A Bélgica responde assim a uma exigência da Comissão Europeia no âmbito da sua estratégia “Preparação 2030”, revelada no ano passado, num contexto de ameaça russa resultante da invasão da Ucrânia em 2022. A comissária europeia responsável pelas situações de crise, Hadja Lahbib, saudou na rede X a iniciativa da Bélgica.
https://twitter.com/hadjalahbib/status/2046595785840635934
O “kit de emergência”, que pode ser transportado numa mochila em caso de ordem de evacuação, deve conter os principais documentos de identificação, produtos de higiene e de primeiros socorros básicos, um carregador de telemóvel, uma bateria externa, um canivete multifunções e um apito para sinalizar a sua presença às equipas de socorro. É também importante prever pelo menos um litro de água por pessoa, alguns biscoitos, frutos secos ou barras energéticas, uma caneta esferográfica e papel.
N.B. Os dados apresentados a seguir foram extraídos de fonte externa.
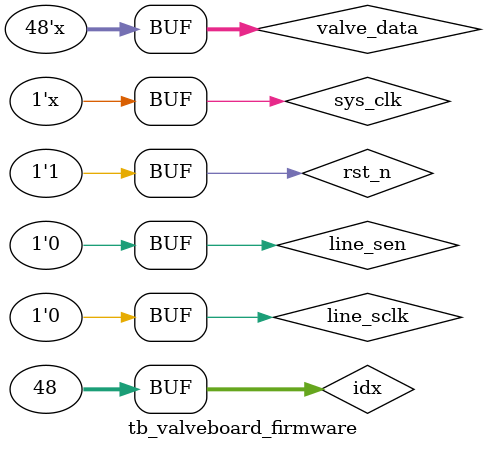
<source format=v>
`timescale 1ns / 100ps
module tb_valveboard_firmware();
	reg sys_clk;
	reg rst_n;
	reg line_sclk;
	reg line_sen;
	reg line_sdata;
	
	wire [48:0]  signal_high_voltage;
	wire [48:0]  signal_low_voltage;

	valveboard_firmware inst_valveboard_firmware(
			.sys_clk (sys_clk),
			.rst_n (rst_n),
			.line_sclk (line_sclk),
			.line_sen (line_sen),
			.line_sdata (line_sdata),
			.signal_high_voltage (signal_high_voltage),
			.signal_low_voltage (signal_low_voltage)
		);
    reg [47:0] valve_data;
    initial begin
        sys_clk = 0;
        rst_n = 0;
		line_sclk = 0;
		line_sen = 0;
		line_sdata = 1;
		#500;
		rst_n = 1;
		#500;
		valve_data = 0;
		
    end
	
	integer idx;
	
	always #500000 begin
		valve_data = valve_data + 1;
		line_sen = 1;#50;
		for (idx = 0; idx < 48; idx = idx + 1) begin
			if (valve_data[idx] == 0) begin
				line_sdata = 0;#125;
				line_sclk = 1;#125;
				line_sdata = 1;#125;
				line_sclk = 0;#250;
			end
			else begin
				line_sclk = 1;#250;
				line_sclk = 0;#250;
			end
		end
		#50;
		line_sen = 0;
	end
	
	always #25 sys_clk = ~sys_clk;

	
endmodule
</source>
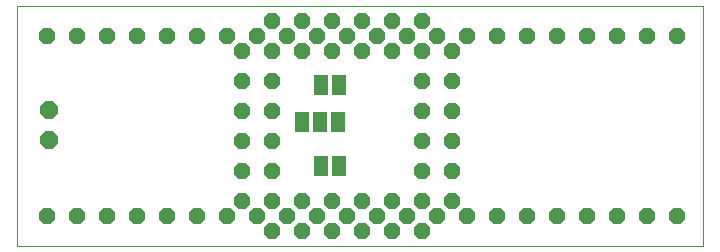
<source format=gbs>
G75*
%MOIN*%
%OFA0B0*%
%FSLAX25Y25*%
%IPPOS*%
%LPD*%
%AMOC8*
5,1,8,0,0,1.08239X$1,22.5*
%
%ADD10C,0.00000*%
%ADD11OC8,0.05600*%
%ADD12OC8,0.06000*%
%ADD13R,0.05000X0.06700*%
D10*
X0001000Y0001300D02*
X0001000Y0081261D01*
X0229701Y0081261D01*
X0229701Y0001300D01*
X0001000Y0001300D01*
D11*
X0011000Y0011300D03*
X0021000Y0011300D03*
X0031000Y0011300D03*
X0041000Y0011300D03*
X0051000Y0011300D03*
X0061000Y0011300D03*
X0071000Y0011300D03*
X0081000Y0011300D03*
X0091000Y0011300D03*
X0101000Y0011300D03*
X0111000Y0011300D03*
X0121000Y0011300D03*
X0131000Y0011300D03*
X0141000Y0011300D03*
X0151000Y0011300D03*
X0161000Y0011300D03*
X0171000Y0011300D03*
X0181000Y0011300D03*
X0191000Y0011300D03*
X0201000Y0011300D03*
X0211000Y0011300D03*
X0221000Y0011300D03*
X0146000Y0016300D03*
X0136000Y0016300D03*
X0126000Y0016300D03*
X0116000Y0016300D03*
X0106000Y0016300D03*
X0096000Y0016300D03*
X0086000Y0016300D03*
X0076000Y0016300D03*
X0076000Y0026300D03*
X0086000Y0026300D03*
X0086000Y0036300D03*
X0076000Y0036300D03*
X0076000Y0046300D03*
X0086000Y0046300D03*
X0086000Y0056300D03*
X0076000Y0056300D03*
X0076000Y0066300D03*
X0086000Y0066300D03*
X0096000Y0066300D03*
X0106000Y0066300D03*
X0116000Y0066300D03*
X0126000Y0066300D03*
X0136000Y0066300D03*
X0146000Y0066300D03*
X0141000Y0071300D03*
X0151000Y0071300D03*
X0161000Y0071300D03*
X0171000Y0071300D03*
X0181000Y0071300D03*
X0191000Y0071300D03*
X0201000Y0071300D03*
X0211000Y0071300D03*
X0221000Y0071300D03*
X0146000Y0056300D03*
X0136000Y0056300D03*
X0136000Y0046300D03*
X0146000Y0046300D03*
X0146000Y0036300D03*
X0136000Y0036300D03*
X0136000Y0026300D03*
X0146000Y0026300D03*
X0136000Y0006300D03*
X0126000Y0006300D03*
X0116000Y0006300D03*
X0106000Y0006300D03*
X0096000Y0006300D03*
X0086000Y0006300D03*
X0081000Y0071300D03*
X0091000Y0071300D03*
X0101000Y0071300D03*
X0111000Y0071300D03*
X0121000Y0071300D03*
X0131000Y0071300D03*
X0126000Y0076300D03*
X0116000Y0076300D03*
X0106000Y0076300D03*
X0096000Y0076300D03*
X0086000Y0076300D03*
X0071000Y0071300D03*
X0061000Y0071300D03*
X0051000Y0071300D03*
X0041000Y0071300D03*
X0031000Y0071300D03*
X0021000Y0071300D03*
X0011000Y0071300D03*
X0136000Y0076300D03*
D12*
X0011712Y0046475D03*
X0011712Y0036475D03*
D13*
X0095825Y0042588D03*
X0101825Y0042588D03*
X0107825Y0042588D03*
X0108162Y0054825D03*
X0102162Y0054825D03*
X0102162Y0028125D03*
X0108162Y0028125D03*
M02*

</source>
Pode-se manter em casa outro ‘kit’ mais completo, para o caso de ser necessário refugiar-se, potencialmente sem eletricidade, água ou acesso à Internet. Recomenda-se incluir um rádio. Os belgas são convidados a discutir entre vizinhos como se podem ajudar mutuamente, sabendo que é possível constituir um “kit de emergência comum” num prédio ou numa habitação partilhada.
“A questão não é assustar, mas sim não enterrar a cabeça na areia”, afirmou Bernard Quintin na rádio pública francófona RTBF. O ministro belga referiu-se à atual situação geopolítica, “mais preocupante do que há dez, quinze ou vinte anos”, e recordou também que a Bélgica foi atingida no verão de 2021 por inundações “ligadas às alterações climáticas” que causaram cerca de 40 mortos.